Your instructions >> In the World Series Hockey text below, list everyone named as a member of the league's technical committee.

:: Selected excerpt

All-time top scorers in the World Series Hockey (WSH goals only)
| Rank | Player | Team | Goals |
| 1 | IND Gurjinder Singh | CCO | 19 |
| PAK Syed Imran Warsi | CCH | 19 |
| 3 | IND Len Aiyappa | KL | 13 |
| 4 | IND Deepak Thakur | SP | 12 |
| IND Gurpreet Singh | PS | 12 |
| IND Vikramjit Singh | DW | 12 |
| 7 | IND Prabhjot Singh | SP | 10 |
| CAN Gabbar Singh | CCO | 10 |
| 9 | IND Adam Sinclair | CCH | 9 |
| 10 | PAK Shakeel Abbasi | DW | 8 |

The top goal scorer of the league is awarded with golden stick and a prize money of ₹ 2.5 million (USD 25,000). Apart from this, ₹ 5,000 is given to the players for the goal of the match. Champion team Sher-e-Punjab holds the record for most goals scored (54 in 16 matches). Delhi Wizards and Bhopal Badshahs have conceded the fewest goals (37 in 14 matches).

The highest-scoring matches to date in the World Series Hockey occurred twice: Pune Strykers beat Mumbai Marines and Delhi defeated Punjab. Both the matches ended up 7–5. Out of Pune's 7 goals, 5 were scored by Gurpreet Singh, which is also the most goals scored in a WSH match by an individual.

==Technical committee==
The technical committee for World Series Hockey included Dennis Meredith, former Indian coach Joaquim Carvolho, former captain and one of the best goalkeepers of India Ashish Ballal, former chairman of the International Hockey Federation umpiring committee Peter Von Reth, M.P. Ganesh, Shahbaz Ahmed and Zafar Iqbal.

1996 Atlanta Olympics Indian goalkeeper Alloysius Edwards was chosen as one of the managers of the World Series Hockey, whereas sports medicine expert P. S. M. Chandran, involved with multiple sports at the international level for more than three decades, was elected as chief medical officer.

==Controversies==
The IHF has not been recognised by the International Hockey Federation as the governing body for the sport in India. Instead, the FIH recognises Hockey India as the sole national governing body for the sport. It remained an unsanctioned event as per the FIH statutes.

Pakistan Hockey Federation (PHF) has said that any player who participates in the WSH will be banned from domestic competitions. FIH wrote a letter to PHF which clearly stated that the league is unsanctioned and its players would not take part. Earlier, the FIH had stated that those who had signed their contracts before 28 March 2011 could play in the league, but situation has changed. Apart from Rehan, Zeeshan Ashraf, Mudassar Ali, Tariq Aziz, Adnan Maqsood, Waseem Ahmed, Syed Imran Warsi and Shakeel Abbasi were signed to play in WSH.

FIH president Leandro Negre served a direct warning to players looking to participate in the WSH that they will be suspended from international matches. The entire Indian squad signed a contract to play in the league but Negre made it clear that any Indian player who participates will be banned from the Olympic qualifiers and all FIH tournaments.

::::
:: Extracted entries

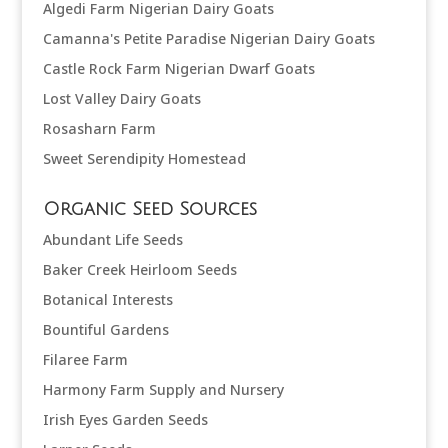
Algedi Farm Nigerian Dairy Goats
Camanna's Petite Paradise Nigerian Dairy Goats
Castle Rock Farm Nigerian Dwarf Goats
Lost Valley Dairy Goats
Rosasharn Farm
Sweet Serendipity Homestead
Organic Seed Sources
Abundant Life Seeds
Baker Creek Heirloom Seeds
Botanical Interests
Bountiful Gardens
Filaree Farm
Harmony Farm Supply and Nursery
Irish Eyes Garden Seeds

::::
:: Extracted entries

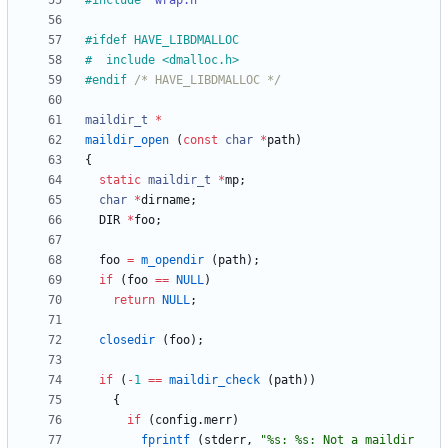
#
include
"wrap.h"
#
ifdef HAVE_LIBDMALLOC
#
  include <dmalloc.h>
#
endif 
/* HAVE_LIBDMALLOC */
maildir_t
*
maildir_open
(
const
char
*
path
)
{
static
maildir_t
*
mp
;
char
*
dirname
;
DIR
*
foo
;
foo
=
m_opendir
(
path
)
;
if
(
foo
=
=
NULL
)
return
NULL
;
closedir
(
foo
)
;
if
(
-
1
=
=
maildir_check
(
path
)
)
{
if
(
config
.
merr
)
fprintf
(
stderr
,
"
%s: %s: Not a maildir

::::

Output below >>
Dennis Meredith
Joaquim Carvolho
Ashish Ballal
Peter Von Reth
M.P. Ganesh
Shahbaz Ahmed
Zafar Iqbal